子どもの要望全てをかなえてしまう子育て方法を、良しと考える母親がいます。どんな要望すらも叶えてしまうため、大抵は肥満児になってしまいやすく、我慢を知りません。どんな状況下でも叱らないため、叱られること=悪いことの分別が付かず、体が大きくなり力も強くなってくる頃には母親でも手が付けられない状態となり、問題行動を起こすばかりとなります。

小さなころは可愛さあまり、何に対しても「いいよ」といってしまいたくなる気持ちもわかりますが、将来的に苦労するのは子どもです。全てが許される世界に居たのに、いきなり小学校に上がれば、あれはダメこれはダメ!なんでこんなことも我慢できないんだ!と怒られてしまう可能性があります。

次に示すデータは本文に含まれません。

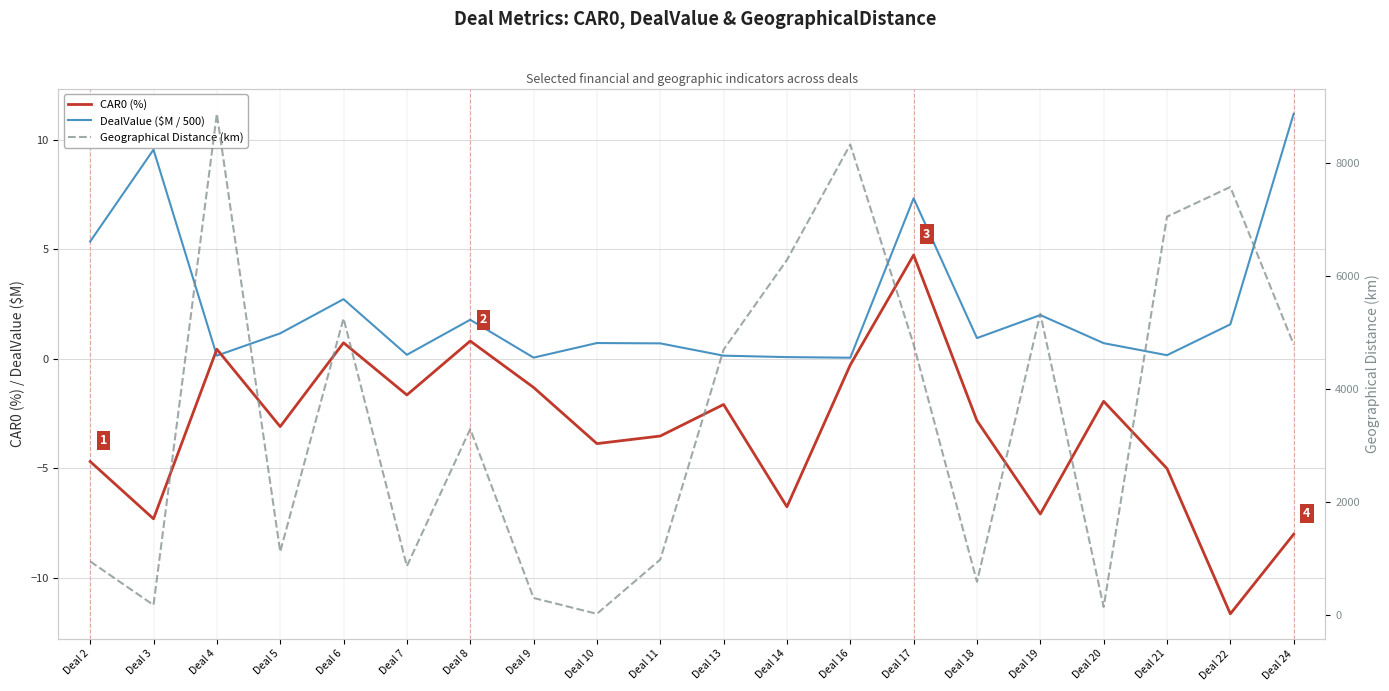

Which series has the widest spread of values?

Geographical Distance (km)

本来であれば、怒られることがどういった事なのかをある程度分別は付いてくる年頃ですが、一切そういった経験がないため理解ができません。想像以上にストレスは強いと思われます。これも一種の虐待ではないでしょうか。

子どもと向き合いコミュニケーションをとることが大切

大人目線で子供を見ている人は常に叱ったり躾けなければいけないと思いがちです。それをやめてみましょう。子供は想像以上に賢いです。自分で楽しいことを考えて工夫して遊びます。(中略)

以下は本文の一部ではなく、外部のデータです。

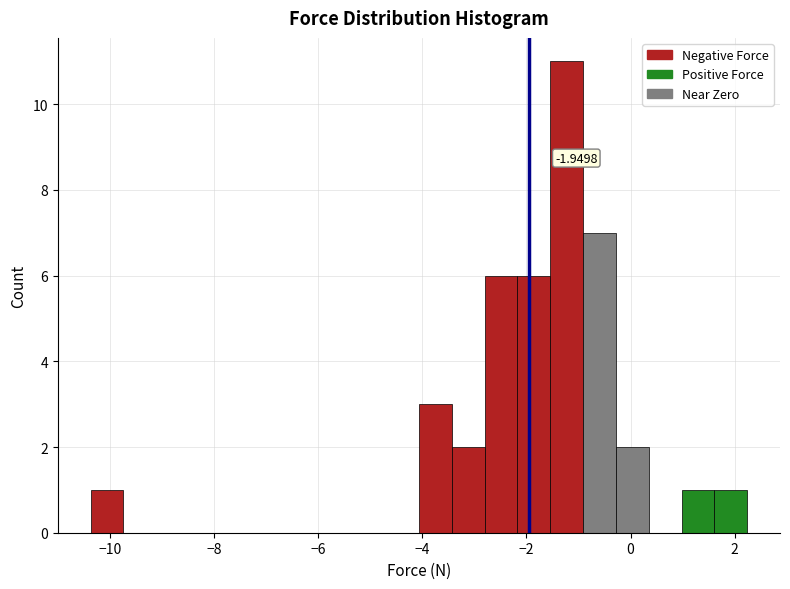

Around what value on the x-axis is the tallest bar? Give the approximate position of its centre, as read against the axis.

-1.2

「なんでそんなことするの」ではなくて「おもしろいことするなあ」という目線で見るのです。子供のすることを肯定しましょう。その子の良いところを見つけてあげましょう。

出典 http://maternity-march.jp

子育てに正解はありませんし、何が正しい姿でこれが完璧だということはないと思います。子どもひとりひとりに個性があり、母親から受ける愛情をもらうことで感情豊かに育っていくのだと考えます。

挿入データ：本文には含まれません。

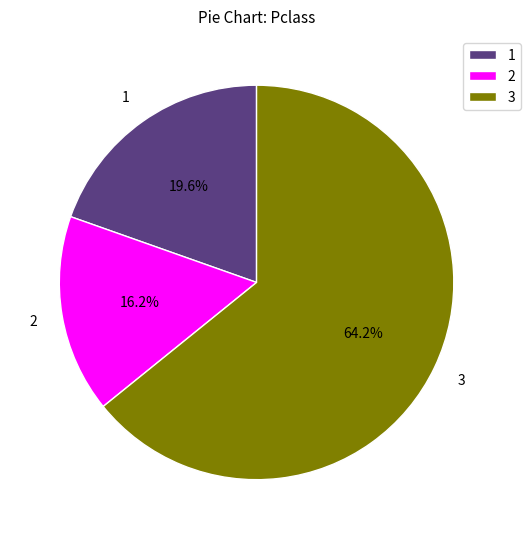

To the nearest percent, what is the average slice percentage?

33%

子どもだからと、適当にあしらうのではなく「何が悪いのか」「何がいいことなのか」をわかりやすく伝える努力が親には必要なのではないでしょうか。

また、子どもであってもひとりの人間です。パーソナリティーを尊重すること、子どもがなぜそんなことをしたのかを話し合ってみることも意外と大切な要素だと思います。子どもは、何かしら考えがあって「行動」をしている可能性があります。

それが、実は悪いことでも「ママが喜ぶと思ったから」かもしれません。そんな気持ちまで否定されてしまうと、子どもはとても悲しみます。子どもだからと思わずに、話を聞いてあげるコミュニケーションも大切なことなのではないでしょうか。